Monday, September 8, 2008
Reflections And Shadows
The fragmented comic-book art of Dave Mckean comes to life in MirrorMask, a simple fantasy tale of an inverted world, and girl on a quest.The plot is kinda standard with some fantastical twists from screen writer Niel Gaiman ("Beawolf", "Stardust"), about a girl who lives at the circus and dreams of joining the real world, until her mother falls suddenly ill. Somehow young Helena finds her way, into a phantasmoagorical world which resembles her drawings of a magic kingdom. The enviornmnt of MirrorMask itself, kinda defies general description; floating colossal golems, penguin apes with wings, sphynx like alley cats who eat books, flying easily offended towers, and free floating fish, etc.
What's really unique about this film is how the heavily augmented digital effects actual make the film feel like a dream(not in a David Lynch, Jacob's Ladder way).The images here have an actual hazzy, fleeting, disconnected way(closer to "Waking Life"), or looking at the world through half developed photographs. Things flicker in and out of focus, while others hover in the artificial background, which because everything is moving anyway, begins to feel very organic.

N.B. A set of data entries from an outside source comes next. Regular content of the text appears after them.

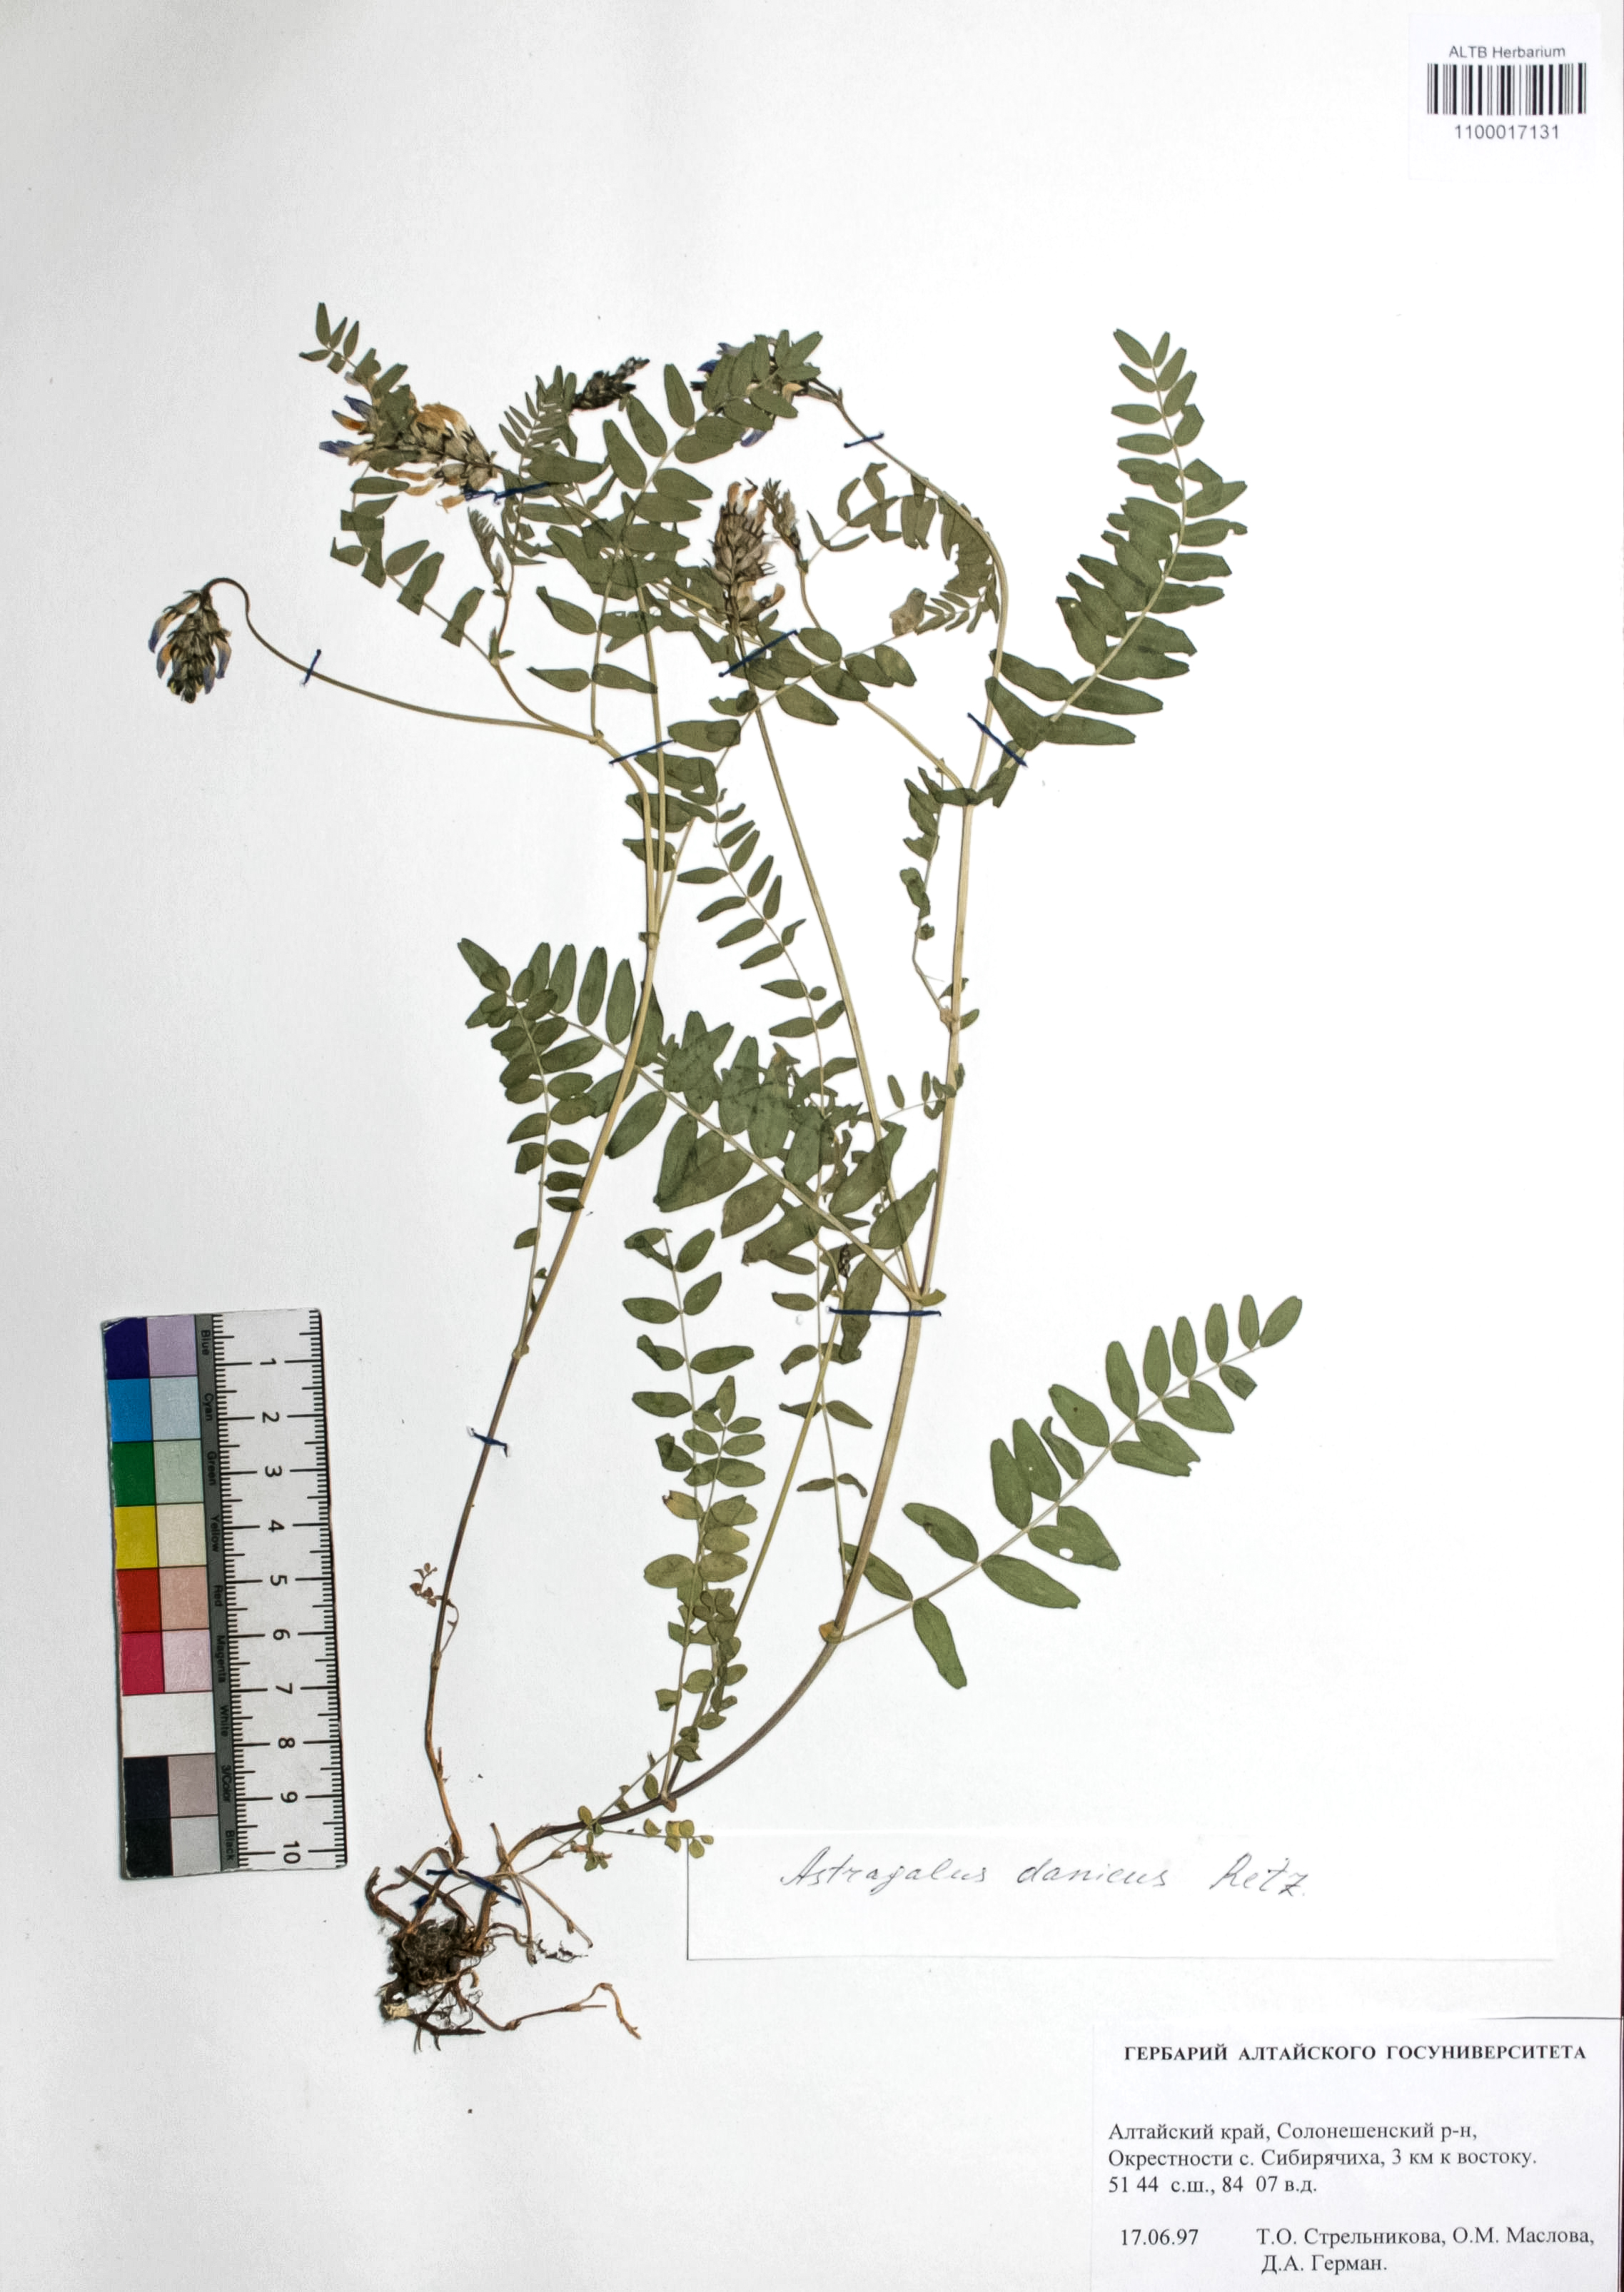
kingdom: Plantae
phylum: Tracheophyta
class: Magnoliopsida
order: Fabales
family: Fabaceae
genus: Astragalus
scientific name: Astragalus danicus
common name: Purple milk-vetch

If you like all encompasing visual spectacle and don't mind a simplistic children's film plot, it's well worth the time. A rare kind of children's film, which doesn't reinvent old troupes and symbols, it has a startling variety of it's own. A perfect marriage of conceptual whimsy and technological savvy, keep the movie above being a mere trove of neat screen-savers. Also has a great musical number, with a dreary mechanized cover of"Close To You" , while clockwork mannequins dress Helena as princess of shadows. Dave Mckean is a multi-media master(he's done covers to every issue of Niel Gaiman's "Sandman", as well as several graphic novels with Gaiman; "Violent Cases", "Signal To Noise", "The Tragical Comedy or Comical Tragedy of Mr. Punch", not to mention "Batman: Arkahm Asylumn" with Grant Morison, and his own epic "Cages"), whose singular style translates very well visually, and more than anything else, makes the movie worth seeing. MirorMask is a world onto itself.